12 Mart 2010 Cuma

Hukuk 12 Mart 'Gazi'si

Hukuk 12 Mart
'Gazi'si

İSTANBUL (11.03.2010)- 12 Mart; 22 kişinin
öldürüldüğü yüzlerce kişinin yaralandığı
Gazi katliamının 15. yılı. Katliam, Ergenekon tutuklusu Osman
Gürbüz'ün ifadeleriyle bir kez daha gündeme geldi. Ancak
bir gelişme yok. HSYK'dan da bir ses yok. Oysa Gazi davası büyük
bir hukuk katliamıydı.

12 Mart, 1971 askeri darbesinin 39. yılı. Ama aynı zamanda, İstanbul
Gazi Mahallesi'nde 12 Mart 1995 akşamı Alevilerin gittiği üç
kahvenin taranmasıyla başlayan katliamın da 15. yılı. Gazi'de neler
yaşandı? Davada neler oldu? Yargıtay, Danıştay, Hakimler ve Savcılar
Yüksek Kurulu şimdi ayakta. Peki o zaman? Avukat Gülizar Tuncer
anlatıyor, hedefi tam 12'den vuruyor.

Mağdurlar sanık oldu

İstanbul'da, çoğunlukla Alevilerin oturduğu Gazi Mahallesi'nde
üç kahvehane ve bir işyeri, 12 Mart 1995 akşamı otomatik
silahlarla tarandı. Saldırganlar olay yerinden uzaklaşırken gasp
ettikleri taksinin şoförünü öldürdü, taksiyi
ateşe verdi. Amaç "Alevi-Sünni çatışması'nın
fitilini ateşlemekti. Ama halk oyunu bozdu.

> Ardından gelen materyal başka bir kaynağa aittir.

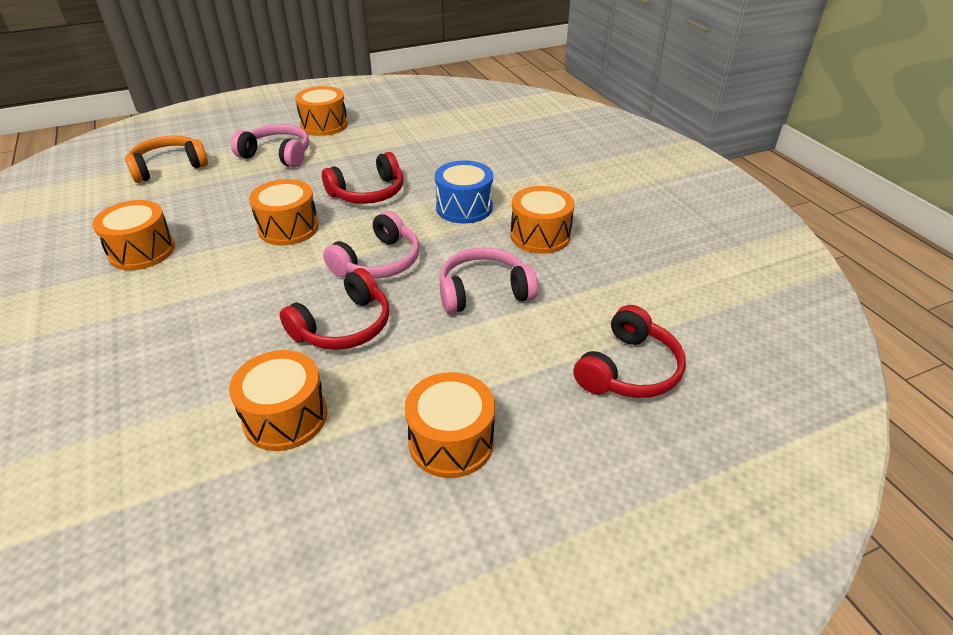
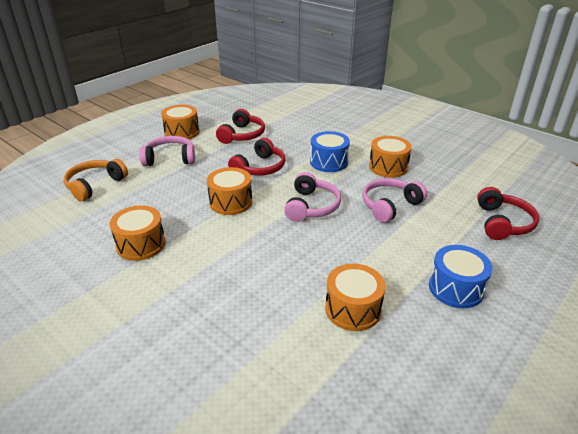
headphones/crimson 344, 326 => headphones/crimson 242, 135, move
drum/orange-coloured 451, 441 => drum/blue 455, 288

İstanbul Valiliği, sokağa çıkma yasağı ilan etti.
Terörle Mücadele Şubesi'nde görevli Adem Albayrak adlı bir
polis halka hedef halka ateş ederken görüntülendi.
Çatışmalar, 13, 14 ve 15 Mart günlerinde de sürdü.
Çatışmalar, 15 Mart günü Ümraniye'ye
sıçradı. Polisin açtığı ateş sonucu 23 kişi yaşamını
yitirdi. Olaylar, tarihe Gazi Katliamı olarak geçti.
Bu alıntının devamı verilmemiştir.